Studio album by Don Williams
- Released: 1974
- Studios: Jack Clement Recording (Nashville, Tennessee); RCA Studio B (Nashville, Tennessee);
- Genre: Country
- Label: ABC/Dot
- Producer: Don Williams

Don Williams chronology
| Don Williams Volume Two (1974) | Don Williams Vol. III (1974) | You're My Best Friend (1975) |

Singles from Don Williams Vol. III
- "I Wouldn't Want to Live If You Didn't Love Me" Released: 1974; "The Ties that Bind" Released: 1974;

= Don Williams Vol. III =

Don Williams Vol.
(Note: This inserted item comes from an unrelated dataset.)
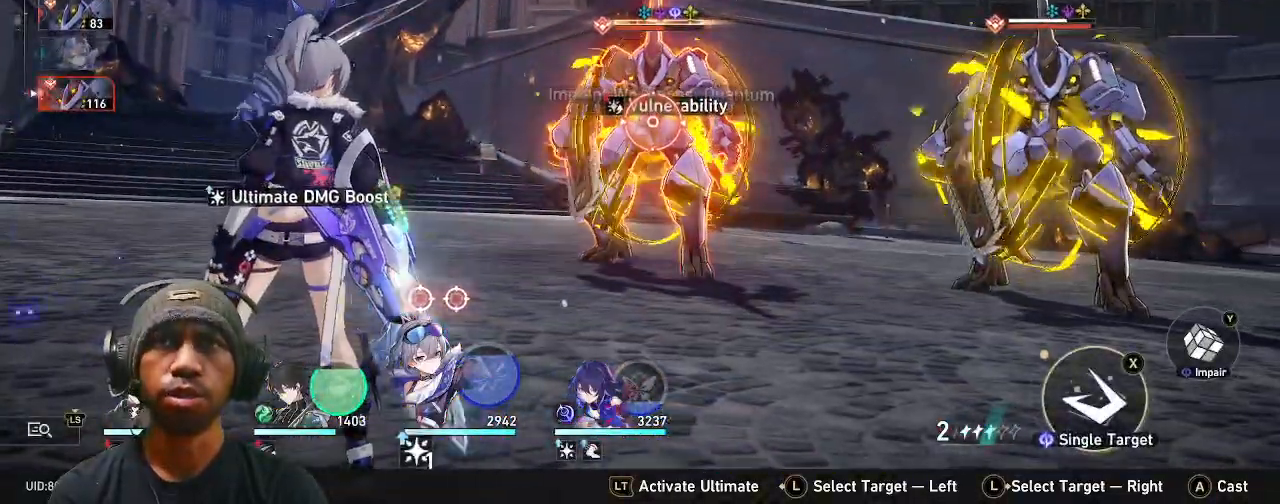
{"dt_ms": 500, "buttons": ["R2"], "left_stick": "center", "right_stick": "center", "events": [[250, "TRIANGLE", "down"], [400, "TRIANGLE", "up"]]}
III is the third studio album by American country music singer Don Williams released in 1974 on the ABC/Dot label. The album reached number three on the US Country Albums chart. The titles from this album can also be found on his Images or Greatest Hits Volume One albums. "I Wouldn't Want to Live If You Didn't Love Me" and "The Ties that Bind" were released as singles in North America in 1974, with the former becoming Williams' first number-one country radio hit.

==Track listing==
All tracks were composed by Don Williams, except where indicated.
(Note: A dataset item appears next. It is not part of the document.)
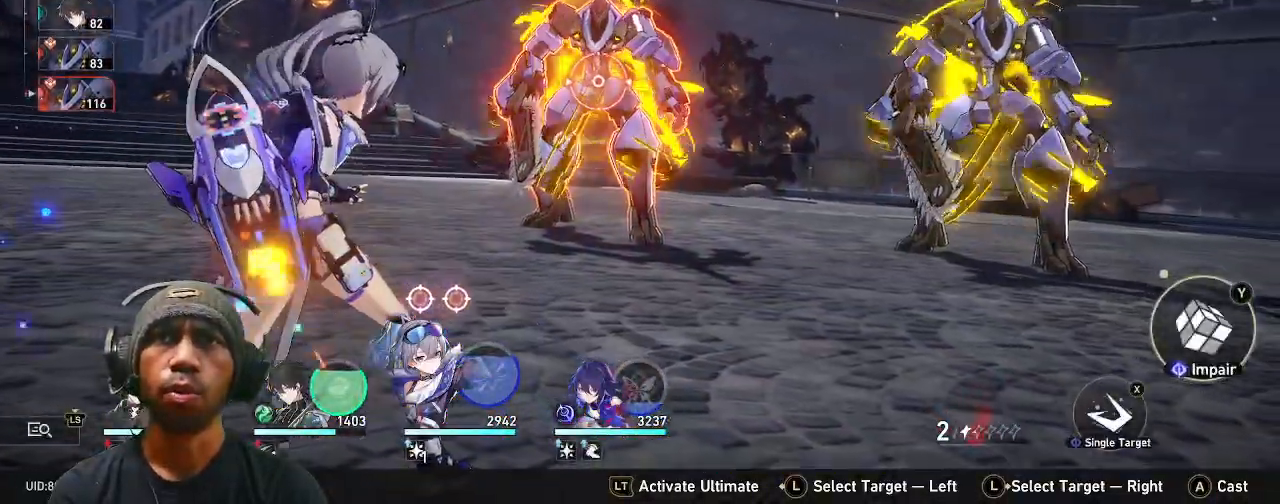
{"dt_ms": 500, "buttons": ["R2"], "left_stick": "center", "right_stick": "center", "events": []}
| No. | Title | Writer(s) | Length |
|---|---|---|---|
| 1. | "I Wouldn't Want to Live If You Didn't Love Me" | Al Turney | 2:57 |
| 2. | "Fly Away" |  | 2:07 |
| 3. | "Ghost Story" | Joe Allen | 2:41 |
| 4. | "Goodbye Really Isn't Good at All" |  | 2:57 |
| 5. | "Such a Lovely Lady" |  | 2:35 |
| 6. | "The Ties That Bind" | Vin Corso, Clyde Otis | 2:36 |
| 7. | "When Will I Ever Learn" | Jim Rushing, Wayland Holyfield | 2:53 |
| 8. | "Why Lord Goodbye" |  | 2:14 |
| 9. | "I've Turned You to Stone" | Rushing | 3:08 |
| 10. | "Lovin' Understandin' Man" | Rushing | 2:47 |

==Personnel==
- Joe Allen - bass
- Jimmy Colvard - electric guitar
- Lloyd Green - steel and Dobro
- Shane Keister - keyboard and Moog
- Kenny Malone - drums and marimba
- Tommy Smith - trumpet
- Buddy Spicher - fiddle
- Don Williams and Jimmy Colvard - acoustic guitars
- Don Williams - lead vocals

==Production==
- Producer - Don Williams
- Engineer - Ronnie Dean
- Recorded at Jack Clement Recording Studio, RCA Studio B, Nashville, Tennessee.